Ecology


Feed People or Feed Their Cars?

Ethanol production is not a free lunch on the way to reducing oil consumption.
In fact, it is just the opposite. A much more costly lunch:

The jump in corn prices is already affecting the cost of food. The most notable example: in Mexico, which gets much of its corn from the United States, the price of corn tortillas has doubled in the past year,…
Poultry feed is about two-thirds corn; as a result, the cost to produce poultry–both meat and eggs–has already risen about 15 percent due to corn prices, says Tyner. Also expect corn syrup–used in soft drinks–to get more expensive,…

Any food that utilizes corn is going to get more expensive.

How many of you remember any of the glory be to ethanol stories mentioning this juicy morsel or including the increased cost of food in the cost of ethanol?


Flatulence

It would be all to easy to attribute this fine piece of oratory to great leader:

We don’t know what those other cycles were caused by in the past. Could be dinosaur flatulence, you know, or who knows? We do know the CO2 in the past had its time when it was greater as well. And what happened when the CO2 was greater since then and now? There have been many cycles of up and down warming.

But, credit should be given to whom it is due. This was crafted by congress critter dana rohrabacher who apparently attending the same speaking schools as w.
As to “…what happened when the CO2 was greater since then and now?”:

Presumably, Rohrabacher was referencing a period known as the Paleocene-Eocene Thermal Maximum. Then, as in now, “sharp rises in temperature were initiated and driven by large spikes in greenhouse gases. … It took over 100K years for the ocean, atmosphere, and temperatures to return to their previous state. The result was a mass extinction event that took millions of years to recover from.” But scientists believe that massive methane releases from the ocean floors — not dinosaur farts — were the cause.

Via The Galloping Beaver.


Extinction By Fart

Recent research suggests that only one of the 5 major mass extinctions was caused by meteor impact. The rest were more likely caused by deep-sea anaerobic bacteria:

In their models, if the deepwater H2S concentrations were to increase beyond a critical threshold during such an interval of oceanic anoxia, then the chemocline separating the H2S-rich deepwater from oxygenated surface water could have floated up to the top abruptly. The horrific result would be great bubbles of toxic H2S gas erupting into the atmosphere.

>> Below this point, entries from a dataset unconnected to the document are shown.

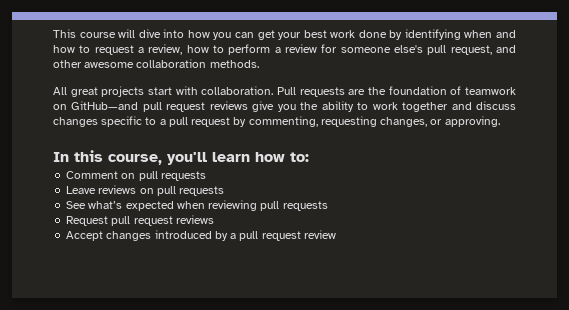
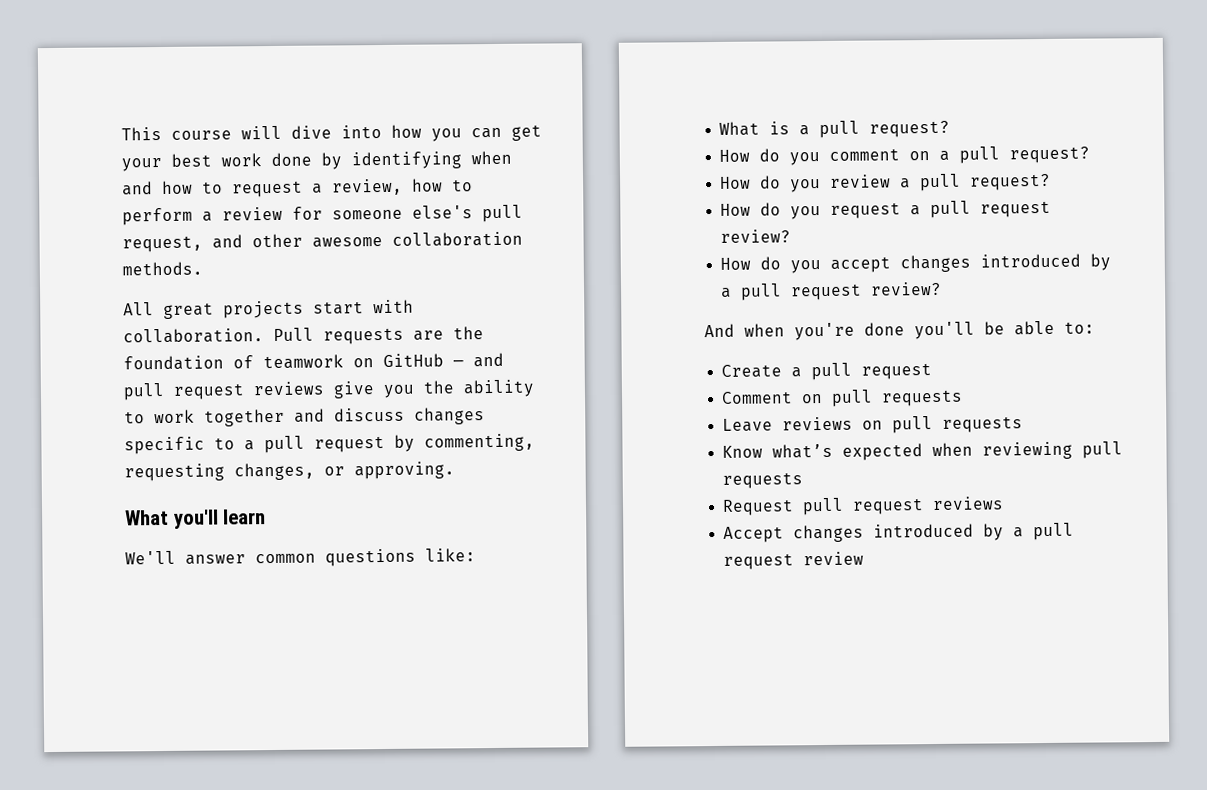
[71,101,139,110] GitHub—and -> [383,352,504,368] GitHub — and
[53,150,162,165] In this course, -> [125,509,169,526] What
[255,152,309,162] how to: -> [125,548,476,567] [719,120,951,139] [719,146,1091,166] [720,173,1052,193] [720,200,1052,220] [720,229,792,243] [720,253,1112,274] [721,281,943,301] [704,320,1095,341] [721,362,933,381] // We'll answer common questions like: // What is a pull request? // How do you comment on a pull request? // How do you review a pull request? // How do you request a pull request review? // How do you accept changes introduced by a pull request review? // And when you're done you'll be able to: // Create a pull request
[66,201,87,209] See -> [722,445,764,458] Know

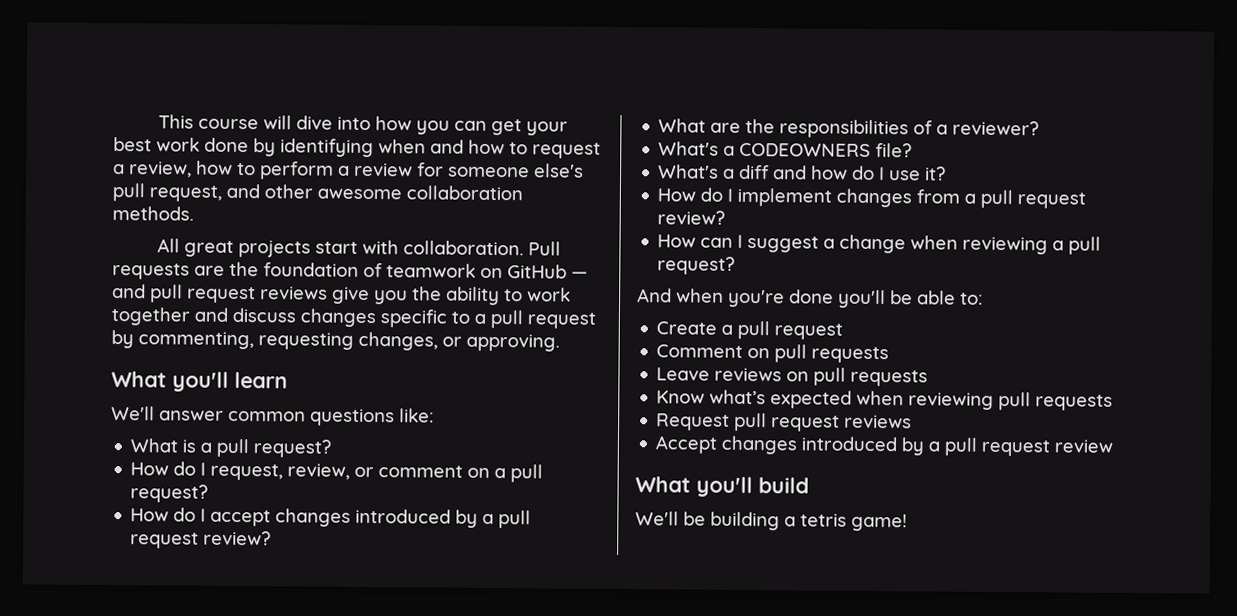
[789,152,821,166] you -> [200,462,375,481] I request, review, or
[790,173,1052,193] [720,200,1052,220] [720,229,792,243] [720,256,822,274] you review a pull request? // How do you request a pull request review? // How do you -> [200,508,207,522] I
(943, 288) none -> [658,118,1040,139] [658,141,913,158] [658,164,947,181] [657,187,1087,209] [657,210,726,225] [657,234,1102,255] [657,256,736,275] // What are the responsibilities of a reviewer? // What's a CODEOWNERS file? // What's a diff and how do I use it? // How do I implement changes from a pull request review? // How can I suggest a change when reviewing a pull request?
(865, 558) none -> [635,476,809,498] [635,511,907,532] // What you'll build // We'll be building a tetris game!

Warm things up a bit via volcanic sourced high CO2 and you create the making of massive bacterial farts of deadly gas.

The author of the article says that conditions for these bubbly killers occur in a massive scale when CO2 levels reach around 1000 parts per million. Current levels are at 385 and rising 2-3 ppm per year. Assuming the rate of increase does not go above 3 ppm/year then expect next mass extinctions to begin in at most 200 years.

Yep, your great-great grand children might be around, briefly, to see it.